Although estate planning is often thought of as a way to manage assets efficiently, it is really about relationships. This is because Christmas is the season when we are most focused on our relationships with others. It is an ideal time to reflect on how Christmas themes can be applied to estate planning.
While there are many elements of Christmas that are profoundly meaningful, I believe the most important is the element reconciliation. Jesus was sent to bring reconciliation between God, man and God. History has proven that reconciliation is not a strong preference for human beings. If we are personally offended, we tend to be more inclined towards breaking up relationships.
Estate planning goes beyond dividing property. Planning for the prevention of painful family splits is part of estate planning.
Sometimes estate planning lawyers work with families who are so focused on equitable property distribution that they forget about the relationships being traded for payment.
Remember that reconciliation is possible even when all seems hopeless.
Another major theme of Christmas is vulnerability and sacrifice. So often, we associate Easter with sacrifice, that we forget that Mary, Joseph, and their plans sacrificed their reputations and pride. They had to be open to the judgement of others because of their sacrifice.

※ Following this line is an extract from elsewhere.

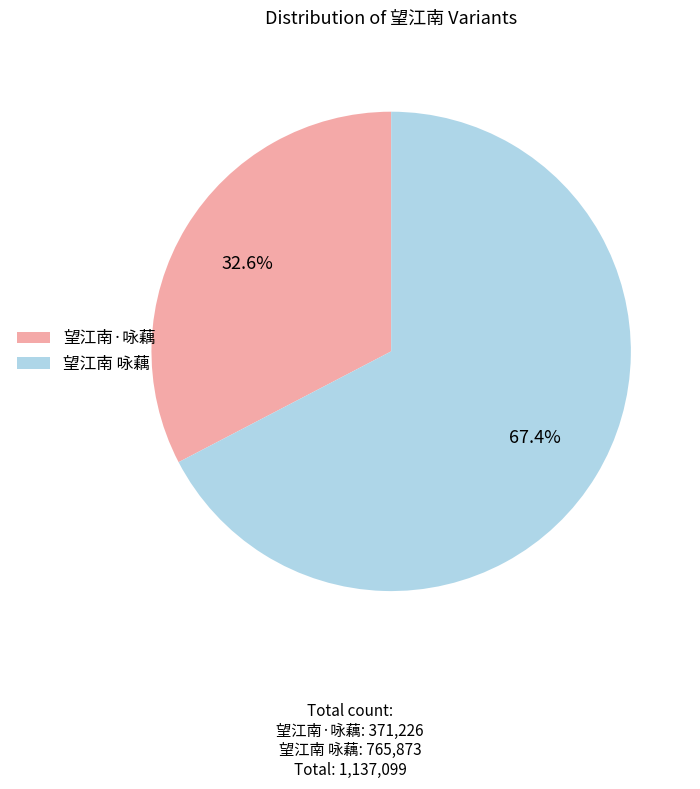

Does 望江南 咏藕 represent more than half of the total?

Yes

To give to another person, you must make a personal sacrifice. 20 dollars is $20 to someone who gives it to another person.
If the giver has a lot of money, the sacrifice might be modest or large. It is still a sacrifice.

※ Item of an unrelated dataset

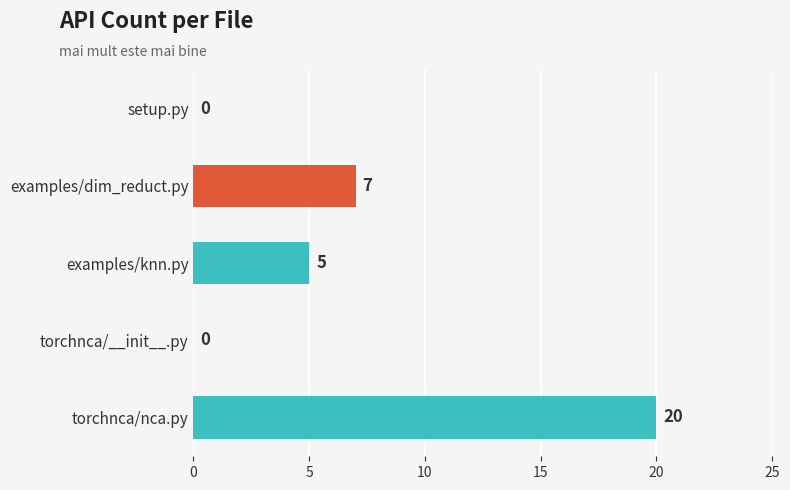

How many categories are shown in the chart?

5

Reconciliation requires that families have to give up their pride when there has been disagreement.
The first step requires vulnerability.
The Christmas of 1914 was the first Christmas in World War I. Nearby soldiers heard Germans sing Christmas carols from the trenches. They responded by singing their own carols, which eventually led to scouts meeting to agree to a temporary truce at that trench line. British and German soldiers met in No Man’s Land and exchanged gifts. They also celebrated Christmas together.
To be able to give up their weapons and see one another as human beings took courage and willingness to sacrifice. Although the truce didn’t last forever, Christmas had a lasting impact.

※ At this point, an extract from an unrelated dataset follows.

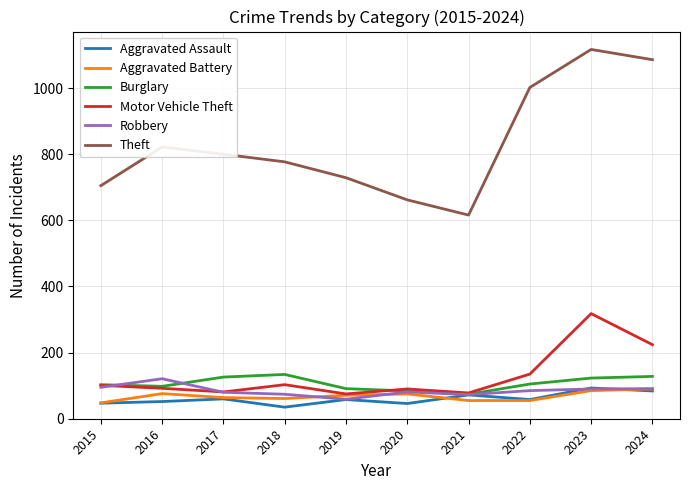

At how many categories does at least one series exceed 43?

10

John 3:16 clearly demonstrates that love is the third element of Christmas. Christmas is celebrated because God loves us, even though we didn’t deserve it.
The most famous passage on love is 1 Corinthians 4.
We often put too much emphasis on the qualities of kindness and patience that we forget that love is “slow to anger, keeps not record of wrongs… always hopes, always perseveres.”
We see too often that the bonds of family love are strained in estate planning because of anger, failure to persevere, and quick anger.
This could be because of really painful family experiences that left both sides emotionally scarred.
In many cases, loved ones allow small problems to grow into big issues and lose sight of the important things in their lives.
Christmas is a wonderful reminder to all of us that there is hope for reconciliation, sacrifice, and love.
Take this opportunity to follow in the footsteps of the Christmas of 1914. Lay down your grievances, and take a little pride in trying to reconcile.